Os pesquisadores dobraram a potência de uma proteína que conduzisse o sangue ao coágulo

Os pesquisadores dobraram a potência de uma proteína que conduzisse o sangue ao coágulo, de acordo com a pesquisa a ser publicada na edição do 26 de julho da bioquímica. Os resultados do estudo podem ter implicações profundas para o tratamento da hemofilia, a desordem de sangue herdada que causa o sangramento fácil ou excessivo em 30.000 americanos.

Na maioria dos casos, a hemofilia é causada por uma falta do factor VIII, uma de diversas proteínas que permitem o sangue de solidificar, ou coágulo, obstruir feridas após ferimento. O tratamento preventivo actual consiste no factor genetically projetado VIII administrado por injecção, mas um quarto daqueles nascidos sem o factor VIII sofrem as reacções imunes severas que tornam o tratamento inactivo. Além, o tratamento actual custa tanto quanto $200.000 pelo paciente pelo ano. Os pesquisadores na universidade do centro médico de Rochester têm estudado a estrutura do factor VIII por 20 anos, e estão fazendo mudanças subtis na proteína com o objectivo de oferecer um tratamento mais eficaz, menos mais oneroso.

“Nós expor para projectar uma versão do factor VIII que melhorasse no formulário natural da proteína,” dissemos o Fay de Philip, Ph.D., professor no departamento da bioquímica e da biofísica na universidade do centro médico de Rochester, e do autor superior do estudo. “Um formulário mais poderoso do factor VIII, um que poderia tratar eficazmente com uma dose mais baixa, reduziria o custo e, para evitar potencial reacções imunes,” adapte disse.

A coagulação de sangue envolve mais do que dúzia factores de coagulação, muitos nomeados com numerais romanos.
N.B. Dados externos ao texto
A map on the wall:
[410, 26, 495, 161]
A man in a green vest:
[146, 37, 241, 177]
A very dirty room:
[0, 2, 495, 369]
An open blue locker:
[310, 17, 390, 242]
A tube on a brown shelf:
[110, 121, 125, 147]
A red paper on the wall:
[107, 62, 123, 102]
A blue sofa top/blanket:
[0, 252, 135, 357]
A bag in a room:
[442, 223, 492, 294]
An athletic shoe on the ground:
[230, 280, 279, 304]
Formam uma cascata das reacções químicas dentro dos vasos sanguíneos depois de ferimento, com cada factor, ou o complexo dos factores, ativando o seguinte na corrente. O factor VIII partners com factor IX para activar o factor X, que cria uma explosão do thrombin, que gera por sua vez a fibrina, as costas pegajosas da proteína que formam a Web-como o coágulo sobre o tecido danificado. O cálcio, um elemento metálico, obrigação esta presente para o factor VIII para trabalhar. O factor VIII tem em sua superfície bolso-como correntes dos ácidos aminados dados forma para guardarar íons do cálcio (locais obrigatórios do cálcio). Quando o cálcio se liga lhe, o factor VIII deforma e torna-se melhor capaz de ligar o factor IX.
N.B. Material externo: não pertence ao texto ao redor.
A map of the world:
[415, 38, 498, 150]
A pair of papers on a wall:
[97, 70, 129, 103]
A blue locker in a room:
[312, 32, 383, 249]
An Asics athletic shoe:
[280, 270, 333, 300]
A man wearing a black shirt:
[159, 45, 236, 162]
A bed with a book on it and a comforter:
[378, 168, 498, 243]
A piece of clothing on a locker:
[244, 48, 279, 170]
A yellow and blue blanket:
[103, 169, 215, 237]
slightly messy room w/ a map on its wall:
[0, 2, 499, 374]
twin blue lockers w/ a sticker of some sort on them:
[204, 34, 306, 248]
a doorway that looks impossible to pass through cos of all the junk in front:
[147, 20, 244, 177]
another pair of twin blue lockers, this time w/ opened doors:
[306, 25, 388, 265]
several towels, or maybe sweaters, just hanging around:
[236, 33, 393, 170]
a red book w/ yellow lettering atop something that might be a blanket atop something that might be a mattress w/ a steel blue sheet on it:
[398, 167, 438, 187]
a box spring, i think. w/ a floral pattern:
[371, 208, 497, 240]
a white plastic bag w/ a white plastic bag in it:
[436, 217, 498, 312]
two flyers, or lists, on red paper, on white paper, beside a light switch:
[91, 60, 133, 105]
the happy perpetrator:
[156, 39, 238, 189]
Na pesquisa passada, a equipe do Fay tinha identificado um único ácido aminado (fora dos mais de 2.300 blocos de apartamentos que compo o factor VIII) com o potencial, se substituída, para mudar o desempenho da proteína inteira. Os pesquisadores provaram a teoria no estudo actual trocando para fora um ácido glutamic natural em um ponto específico em um local obrigatório do cálcio no factor VIII com 19 ácidos aminados diferentes. Uma das substituições, alanina, dobrou a capacidade do factor VIII para ligar com resultados do factor IX. foi medido introduzindo cada formulário do factor VIII no plasma de sangue hemophilic e gravando o tempo onde tomou para causar a coagulação.

Adapte, junto com Hironao Wakabayashi, M.D., um professor adjunto da pesquisa na universidade do centro médico de Rochester e os co-inventor, arquivaram uma solicitude de patente para o redesign do factor VIII usado no estudo publicado. Movendo-se para a frente, a equipe do Fay visará locais obrigatórios do cálcio adicional com o objectivo de fazer a mudanças essa potência do factor VIII de um aumento mais ulterior.
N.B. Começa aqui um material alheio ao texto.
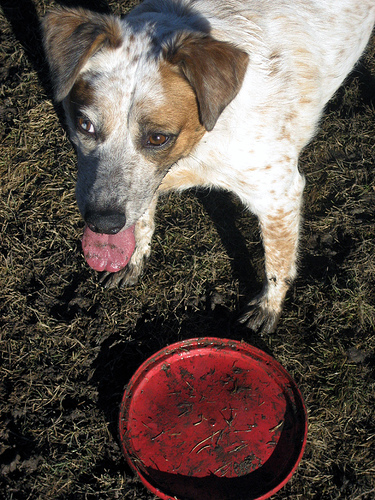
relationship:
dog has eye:
[50, 0, 368, 333] [145, 130, 168, 146]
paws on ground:
[111, 259, 285, 333] [9, 303, 142, 367]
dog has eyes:
[50, 10, 333, 302] [75, 110, 168, 146]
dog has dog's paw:
[50, 0, 368, 333] [235, 297, 283, 340]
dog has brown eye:
[50, 0, 368, 333] [146, 129, 173, 147]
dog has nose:
[50, 10, 333, 302] [81, 211, 125, 234]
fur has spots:
[116, 29, 167, 108] [125, 35, 140, 64]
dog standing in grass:
[50, 0, 368, 333] [41, 226, 363, 364]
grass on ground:
[0, 1, 374, 497] [17, 281, 361, 486]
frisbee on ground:
[116, 332, 311, 490] [2, 4, 370, 497]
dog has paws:
[50, 0, 368, 333] [104, 252, 277, 325]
“Nosso objetivo é melhorar em cima da natureza desenvolvendo as proteínas do factor VIII da ganho--função que são superiores à proteína do factor VIII encontrada em indivíduos saudáveis,” adapta disse. “Estes formulários mais poderosos não são prováveis ocorrer naturalmente desde que conduziriam teòrica à coagulação excessiva, às artérias obstruídas e aos cardíaco de ataque em povos de outra maneira saudáveis. Nos pacientes com hemofilia, contudo, a coagulação aumentada é desejável.”